----- Information shown -----

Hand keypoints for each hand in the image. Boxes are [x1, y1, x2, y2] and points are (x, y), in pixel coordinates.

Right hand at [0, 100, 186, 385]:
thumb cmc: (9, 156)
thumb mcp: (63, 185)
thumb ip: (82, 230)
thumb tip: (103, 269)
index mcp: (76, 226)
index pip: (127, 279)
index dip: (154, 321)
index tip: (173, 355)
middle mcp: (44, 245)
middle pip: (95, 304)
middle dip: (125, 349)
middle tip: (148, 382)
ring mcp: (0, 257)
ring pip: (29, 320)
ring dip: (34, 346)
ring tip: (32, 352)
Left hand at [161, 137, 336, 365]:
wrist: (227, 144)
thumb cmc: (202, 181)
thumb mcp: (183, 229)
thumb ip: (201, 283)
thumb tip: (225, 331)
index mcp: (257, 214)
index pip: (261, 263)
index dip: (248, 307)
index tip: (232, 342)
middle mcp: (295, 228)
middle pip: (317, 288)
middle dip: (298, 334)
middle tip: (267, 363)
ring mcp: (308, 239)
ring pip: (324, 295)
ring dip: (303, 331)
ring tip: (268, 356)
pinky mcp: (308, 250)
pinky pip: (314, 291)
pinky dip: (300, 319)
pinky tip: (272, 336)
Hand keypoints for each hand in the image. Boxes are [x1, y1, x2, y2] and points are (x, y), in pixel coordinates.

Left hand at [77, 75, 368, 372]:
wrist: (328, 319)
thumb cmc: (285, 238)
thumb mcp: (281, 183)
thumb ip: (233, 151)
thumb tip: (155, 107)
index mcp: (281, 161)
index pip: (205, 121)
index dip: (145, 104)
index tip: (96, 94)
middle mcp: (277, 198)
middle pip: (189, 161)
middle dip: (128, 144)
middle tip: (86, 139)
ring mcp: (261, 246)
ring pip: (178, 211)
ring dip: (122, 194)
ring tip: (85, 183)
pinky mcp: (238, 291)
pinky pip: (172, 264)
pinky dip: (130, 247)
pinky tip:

-----

**Problem details**
The lines from the beginning of the records through the line containing "index tip: (96, 94)" should be reproduced exactly. Include nothing else.

**Reply to the exercise**
Hand keypoints for each hand in the image. Boxes are [x1, y1, x2, y2] and points are (x, y), in pixel coordinates.

Right hand at [0, 100, 186, 385]:
thumb cmc: (9, 156)
thumb mcp: (63, 185)
thumb ip: (82, 230)
thumb tip: (103, 269)
index mcp: (76, 226)
index pip: (127, 279)
index dip: (154, 321)
index tip: (173, 355)
middle mcp: (44, 245)
middle pip: (95, 304)
middle dip: (125, 349)
middle tip: (148, 382)
ring mcp: (0, 257)
ring pip: (29, 320)
ring dip: (34, 346)
ring tip: (32, 352)
Left hand at [161, 137, 336, 365]:
wrist: (227, 144)
thumb cmc: (202, 181)
thumb mcp: (183, 229)
thumb ip: (201, 283)
thumb tip: (225, 331)
index mcp: (257, 214)
index pip: (261, 263)
index dip: (248, 307)
index tip: (232, 342)
middle mcp: (295, 228)
middle pip: (317, 288)
middle dip: (298, 334)
middle tip: (267, 363)
ring mcp: (308, 239)
ring pip: (324, 295)
ring dip: (303, 331)
ring tip: (268, 356)
pinky mcp: (308, 250)
pinky pip: (314, 291)
pinky dip: (300, 319)
pinky tip: (272, 336)
Hand keypoints for each hand in the image. Boxes are [x1, y1, x2, y2] and points are (x, y), in pixel coordinates.

Left hand at [77, 75, 368, 372]:
wrist: (328, 319)
thumb cmc: (285, 238)
thumb mcp: (281, 183)
thumb ip: (233, 151)
thumb tip: (155, 107)
index mcp: (281, 161)
index pip: (205, 121)
index dip: (145, 104)
index tip: (96, 94)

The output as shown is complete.